Aku menggeleng. "Waktu SMA sih gue masih tahu hubungan mereka. Tapi pas kuliah gak tahu karena gue kan di sini, sedangkan mereka di Ekadanta."
"Gue tahu dari temen gue. Jadi gini loh, temen SMP gue ada yang di manbis juga bareng Alleta. Lumayan deketlah mereka. Alleta juga sering curhat ke dia. Namanya Gina. Jadi kata Gina, Saga sama Alleta tuh udah sering jadi bahan gosip di kampus."
"Gosip?" tanyaku, langsung saja aku penasaran.
"Iya. Awal kuliah mereka menarik perhatian banget karena Alleta cantik, Saga ganteng. Mahasiswa baru tapi udah famous. Banyak yang kagum sama mereka. Awalnya mereka dianggap couple goals, tapi lama kelamaan hubungan mereka berubah toxic."
"Kok bisa?" tanyaku lagi.
"Saga itu ternyata posesif dan obsesif banget sama Alleta. Alleta ngobrol sama cowok dikit aja Saga langsung ngamuk. Gak percayaan banget bawaannya. Mereka sering kelihatan berantem di depan umum. Tapi akhirnya selalu balikan lagi. Orang-orang yang asalnya kagum, malah miris sama mereka. Lo inget 'kan Alleta pernah bilang sesak pacaran sama Saga? Ya karena itu, Saga ngekang banget Alleta."
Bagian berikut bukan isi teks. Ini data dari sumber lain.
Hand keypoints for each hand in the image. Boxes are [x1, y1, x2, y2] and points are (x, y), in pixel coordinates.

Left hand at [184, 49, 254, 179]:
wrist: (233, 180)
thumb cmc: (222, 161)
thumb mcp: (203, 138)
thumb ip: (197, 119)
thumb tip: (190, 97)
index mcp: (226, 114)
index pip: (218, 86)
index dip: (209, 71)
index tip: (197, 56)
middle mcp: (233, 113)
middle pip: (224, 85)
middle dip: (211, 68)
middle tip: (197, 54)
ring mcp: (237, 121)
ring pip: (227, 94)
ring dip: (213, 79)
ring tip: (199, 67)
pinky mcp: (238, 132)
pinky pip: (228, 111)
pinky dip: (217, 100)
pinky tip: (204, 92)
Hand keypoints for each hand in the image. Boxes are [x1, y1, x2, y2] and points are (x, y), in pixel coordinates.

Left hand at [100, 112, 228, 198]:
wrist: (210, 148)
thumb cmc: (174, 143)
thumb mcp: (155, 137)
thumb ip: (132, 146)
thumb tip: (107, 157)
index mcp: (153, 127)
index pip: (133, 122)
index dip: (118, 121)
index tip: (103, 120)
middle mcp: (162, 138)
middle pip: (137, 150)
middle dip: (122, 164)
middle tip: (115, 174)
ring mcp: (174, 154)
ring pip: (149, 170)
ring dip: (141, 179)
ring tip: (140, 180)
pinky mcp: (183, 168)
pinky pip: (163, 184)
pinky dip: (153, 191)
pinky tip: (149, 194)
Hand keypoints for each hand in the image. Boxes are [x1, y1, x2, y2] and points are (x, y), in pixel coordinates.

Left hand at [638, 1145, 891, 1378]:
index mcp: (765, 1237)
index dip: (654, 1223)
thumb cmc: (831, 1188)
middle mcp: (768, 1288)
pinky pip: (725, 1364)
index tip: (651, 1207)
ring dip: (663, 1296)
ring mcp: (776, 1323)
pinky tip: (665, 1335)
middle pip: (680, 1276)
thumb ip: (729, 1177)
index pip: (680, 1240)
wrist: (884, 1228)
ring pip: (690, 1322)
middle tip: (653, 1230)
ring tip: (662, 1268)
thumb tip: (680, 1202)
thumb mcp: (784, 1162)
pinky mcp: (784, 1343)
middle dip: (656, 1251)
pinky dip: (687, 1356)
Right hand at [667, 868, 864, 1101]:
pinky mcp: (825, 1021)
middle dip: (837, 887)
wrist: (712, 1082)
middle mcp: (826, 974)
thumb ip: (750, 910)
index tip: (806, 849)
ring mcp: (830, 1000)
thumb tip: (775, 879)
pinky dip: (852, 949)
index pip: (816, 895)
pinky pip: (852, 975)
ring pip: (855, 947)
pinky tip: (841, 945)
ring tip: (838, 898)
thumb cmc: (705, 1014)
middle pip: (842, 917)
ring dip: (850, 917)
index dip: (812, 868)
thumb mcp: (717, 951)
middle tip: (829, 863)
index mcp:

"Terus gimana akhirnya mereka putus?"
"Alleta selingkuh sama cowok yang jadi suaminya sekarang. Ternyata Alleta sempet jadi simpanan suaminya ini, waktu suaminya masih proses cerai sama istrinya. Katanya heboh banget tuh waktu kabar Alleta pacaran sama om-om. Alleta sengaja gembar-gembor biar dia bisa lepas dari Saga. Bahkan Alleta sampai sengaja ngirim foto dia lagi di hotel sama si pacar yang sekarang udah jadi suaminya ini ke Saga saking pengen bikin Saga nyerah dan ngelepasin Alleta."
"Serius, Ta?"
Alleta sampai seperti itu demi bisa lepas dari Gaga?
"Iya. Biasanya mereka bakal balikan lagi, tapi kali ini Alleta gak mau balik lagi sama Saga dan karena suaminya udah resmi cerai sama istrinya, Alleta akhirnya bersedia buat nikah sama cowok itu."
Aku benar-benar tak menyangka couple goals masa SMA itu, ternyata berakhir dengan seperti itu.
"Tapi sekarang gue malah khawatir sama lo jadinya, Ra."
Sontak aku yang tanpa sadar malah melamun, kembali memfokuskan perhatianku pada Rita. "Gue? Kenapa emangnya, Ta?"
"Lo 'kan bakal nikah sama Saga. Gue khawatir Saga belum move on dari Alleta. Kalau gue boleh kasih saran, lo pikir-pikir lagi buat nerima Saga jadi suami lo, Ra. Minimal lo harus mastiin apakah Saga udah benar-benar lupain Alleta apa belum."